Mit der jüngsten BSE-Krise wurden solche Bilder wiederum erweitert. Eine Werbeeinschaltung von McDonald's zeigt sechs Abbildungen mit typischen Produkten der Fast Food-Kette. In großen Lettern ist zu lesen: "Safer Sechs!" Unter dem "Big Mac" etwa: "Seit dem Österreich-Start 1977 bestehen McDonald's-Rindfleischlaibchen zu 100% aus österreichischem Fleisch. Es wird ausschließlich reines, mit dem AMA-Gütesiegel ausgezeichnetes Muskelfleisch ohne jeden weiteren Zusatz verwendet." Hier wird auf eine andere Seuche Bezug genommen, nämlich auf Aids. Was hat jedoch BSE mit Aids zu tun, was der Verzehr von Rindfleisch mit Sex? Im Gegensatz zu anderen Seuchen verbindet eine HIV-Erkrankung mit der neuen Variante der Creutzfeldt-Jakob-Krankheit, dass nicht dass Kollektiv bedroht ist, sondern der einzelne, und zwar derjenige, der die Regeln der Hygiene nicht befolgt. Beide Erkrankungen verbindet auch, dass sich die ersten Krankheitszeichen erst lange nach der Infektion zeigen.
Mit "Österreich" wird ein nationales Konstrukt eingeführt, welches die Menschen gleichsam wieder zusammenfügt. Auf "Safer Sechs!" folgt "Österrein", Kartoffeln, "die reinsten Österreicher", die ausschließlich "aus heimischem Anbau" stammen sollen: "Die Rückverfolgbarkeit bis zum heimatlichen Acker ist lückenlos gewährleistet." Da drängt sich die Frage nach dem "echten" Österreicher auf. Was den echten Wiener anlangt, wissen wir, dass es ihn nicht gibt. Wien ist eine Stadt, die aus einem Konglomerat unterschiedlichster Identitäten gebildet wird. Aber in der Werbung gibt es sie noch, die "echten Wiener". Die Brötchen, bei McDonald's "Buns" genannt, sollen aus einer Liesinger Bäckerei stammen. Woher stammt das Mehl, woher die Backhilfen?
Fleisch und Politik
Politische Parteien erteilen heute ihren potentiellen Wählern Ratschläge, welches Fleisch und welche Fleischprodukte ohne Risiko verzehrt werden können. Die "taz" titelte kürzlich: "Es gibt keine Parteien mehr, nur noch Verbraucher." Statt Interessensvertretung rücken Kundenorientierung und Dienstleistungen in den Vordergrund.
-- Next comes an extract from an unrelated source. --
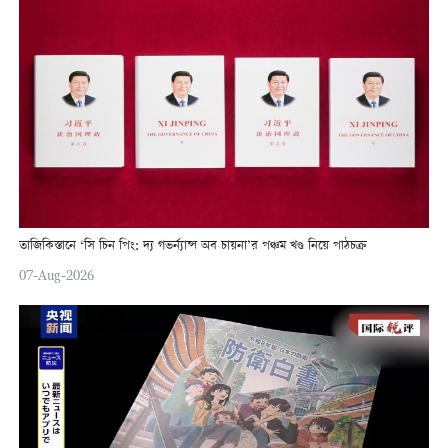
তাজিকিস্তানে ‘সি চিন পিং: দ্য গভর্ন্যান্স অব চায়না’র পঞ্চম খণ্ড নিয়ে পাঠচক্র
07-Aug-2026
Dass sich die Werbung von politischen Parteien mit der von Lebensmittelkonzernen überlagern kann, spiegelt eine tiefgreifende Krise der politischen Kultur. Wie Heimat sind alle traditionellen Formen von Politik nur in einer verorteten Kultur denkbar. Löst sich die Bindung an den Ort und Territorien auf, bricht Politik, wie wir sie kennen, zusammen. Es wird andere Formen von Politik geben, aber wir sind nicht in der Lage, uns diese auch nur ansatzweise vorzustellen. Künftige Generationen werden damit leben können. Viele in unserer Gesellschaft tun sich aber schwer und erleben diesen Umbruch als Bedrohung, wurden sie in ihrer Kindheit doch auf eine ganz andere Welt vorbereitet.